Product specifications should include defect details with classifications that later link to accept/reject determinations during QC checks. Clients often supply their own product specifications for inspection requirements, but we frequently assist with development as well. In general, the more specific the product criteria is, the less subjective the nature of the defects are.
Defects can be anticipated, but the list should evolve through observation and consumer feedback. Metrics, as always, are incredibly useful here where continuous improvement is concerned.
Each defect noted during an inspection is generally classified as major, minor or critical. At Pro QC, we use the following general descriptions:
Critical - Any condition found which poses the possibility of causing injury or harm to, or otherwise endangering the life or safety of, the end user of the product or others in the immediate vicinity of its use.
An example of a critical defect might be a sharp plastic bur that has potential to scratch or otherwise harm people. The AQL (Acceptable Quality Level) is generally 0 here so any critical defects noted result in a rejected inspection.
Major - Any condition found adversely affecting the product's marketability and sale-ability or adversely affecting its required form, fit or function and which is likely to result in the end user returning it to the source from which is was purchased for replacement or refund.
An example of a major defect might be a large (1.5? or larger) scratch on the exterior front of the product. The AQL is generally tighter for major defects noted, so less is acceptable in a general sample size to achieve a passing result.
Minor - Any condition found which while possibly less than desirable to the end user of the product, does not adversely affect its required marketability, sale-ability, form, fit or function and is unlikely to result in its return to the source from which it was purchased.
An example of a minor defect might be a small (up to 1.5?) scratch on the bottom of the product.

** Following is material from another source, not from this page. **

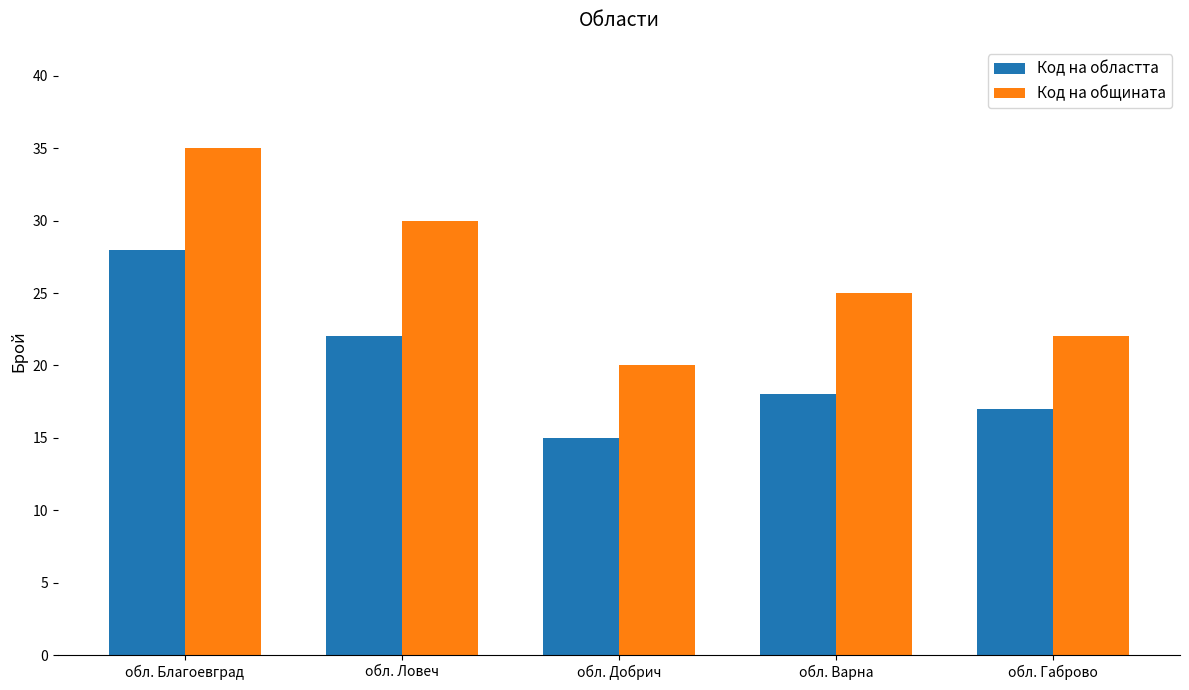

Reading left to right, extract all data points from this chart.

Код на областта: обл. Благоевград=28	обл. Ловеч=22	обл. Добрич=15	обл. Варна=18	обл. Габрово=17
Код на общината: обл. Благоевград=35	обл. Ловеч=30	обл. Добрич=20	обл. Варна=25	обл. Габрово=22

Regarding AQLs, Pro QC uses the ANSI Z1.4 2003 tables. For general accept/reject determinations, the default is 1.5 for major defects, 4.0 for minor defects and 0 for critical defects as noted previously. Using an example shipment of 1,000 units and a visual random selection of eighty units (General Level II), only three major defects would be allowed and seven minor for an acceptable result. Special testing, such as functionality, would be treated separately. All components of the inspection must have an "accept" result for a final passing determination.
Inspection reports are posted online within 24 hours of completion. Any defects noted are described in detail. Pro QC provides digital photos, which can be particularly useful. Tracking defects and noting areas for improvement when trends are identified helps improve the overall manufacturing process and end-use value to the consumer.